Thongchai Winichakul has a post at New Mandala asking questions about three academic conferences to be held in Thailand in 2017 and using the word “boycott.” Clipped from his post, these are:
- The 13th International Conference on Thai Studies (ICTS), hosted by Chiang Mai University, 15-18 July 2017 (deadlines for proposals: 30 August 2016 for panels, and 30 November 2016 for individual papers);
- The 10th International Convention of Asian Scholars (ICAS) by the International Institute for Asian Studies (IIAS), hosted by Chiang Mai University, 20-23 July 2017 (deadline for proposals: 10 October 2016);
- The 2nd Conference for Southeast Asian Studies in Asia, by the Consortium for Southeast Asian Studies in Asia (SEASIA), hosted by Chulalongkorn University.
Similar questions were raised in 2007 regarding the 2008 ICTS at Thammasat University. (Reading the responses to that post are enlightening of the darkness that haunts academia, both local and international.)
There is no academic freedom in Thailand. Calls have been made for academic freedom, but the military dictatorship brooks no interference in its reactionary work. The few activist students and academics are continually threatened by the junta and in the “suspect” areas of the country, the military actively police campuses. Several Thai academics have been forced to flee the country and yet their families are still harassed. The control of all universities in the country is effectively in the hands of royalist academics and administrators.

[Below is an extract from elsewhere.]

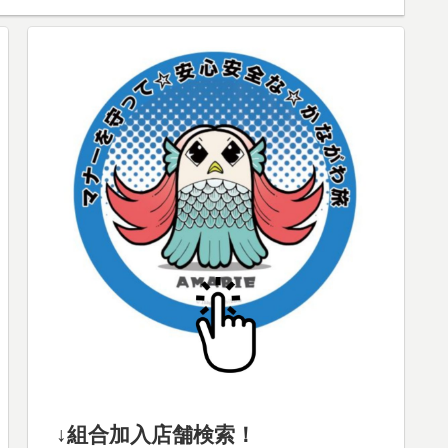
↓組合加入店舗検索！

Given all of this evidence, it is reprehensible that the 10th International Convention of Asian Scholars (ICAS) and the 2nd Conference for Southeast Asian Studies in Asia should decide to hold their events in Thailand well after the 2014 military coup and when Thailand is the only military dictatorship in the world. After all, the debate that took place in the International Studies Association in 2014 and 2015 saw its ISA Global South Caucus Conference removed from Chulalongkorn University and Thailand (see here, here and here). Yes, sigh, they moved it to another state where academic freedom is restricted, but at least they were not meeting under a military dictatorship.
Academics are a broad and usually pretty divided and politically weak “group.” In many ways, the “group” is if representative of anything, reflecting a broader set of interests in society, often connecting with the powers-that-be.
Think of Thailand, where academics have tended to consider themselves a part of the bureaucratic section of the elite. Thai academics have a history of sucking up to and supporting military regimes and salivating over positions with governments that provide money and prestige. When General Prem Tinsulanonda was unelected prime minister, he surrounded himself with prominent professors keen to promote “semi-democracy,” military and monarchy. In more recent times, royalist academics have donned yellow shirts and supported all kinds of fascist ideas. Others serve the military dictatorship, including Panitan Wattanayagorn and Bowornsak Uwanno.
Academics are also lacking in political intestinal fortitude.
Think of Singapore, which has some of the world’s top-ranked universities, but where academics almost never challenge the status quo. If they do, they are quickly punished.
Nothing much came of the call to boycott ICTS in 2008. One of the commentators on the boycott opposed it, saying: “These days you have to be Swiss and drunk and in possession of a spray can to be charged with les [sic.] majeste. Most academics do not fit this profile, at least during working hours.” How wrong that was, then and since.
The opposition to the ICTS was “bought off” by special offers. As New Mandala’s Andrew Walker stated then:
At the time I was substantially in agreement with the call for a boycott. But subsequent events have persuaded me to attend. The key events have been the organisation of a series of panels in which the Thai monarchy will be subject to concerted academic scrutiny. As far as I know this public scrutiny is a first for Thailand (if not the world).
This is something like the call made by Thongchai in his New Mandala post. He suggests that “[a]nother approach to support our colleagues in Thailand is to make these events as vibrant, academically rigorous and critical as possible, to help push the boundaries of debate further.”
That was the “compromise” in 2008. Not much came of that brief and controlled moment of “freedom.” Academics are always suckers for such political maneuvers. Yes, there were some papers on the monarchy, but the academic environment has deteriorated remarkably since. The political environment in Thailand is far worse than in 2008.
Should there be a boycott? Absolutely. Will there be an organized boycott? No. Will some academics boycott. Yes. Some of this will be enforced as several academics, including some Thai academics living overseas, are effectively banned from Thailand and fear arrest if they attend a conference.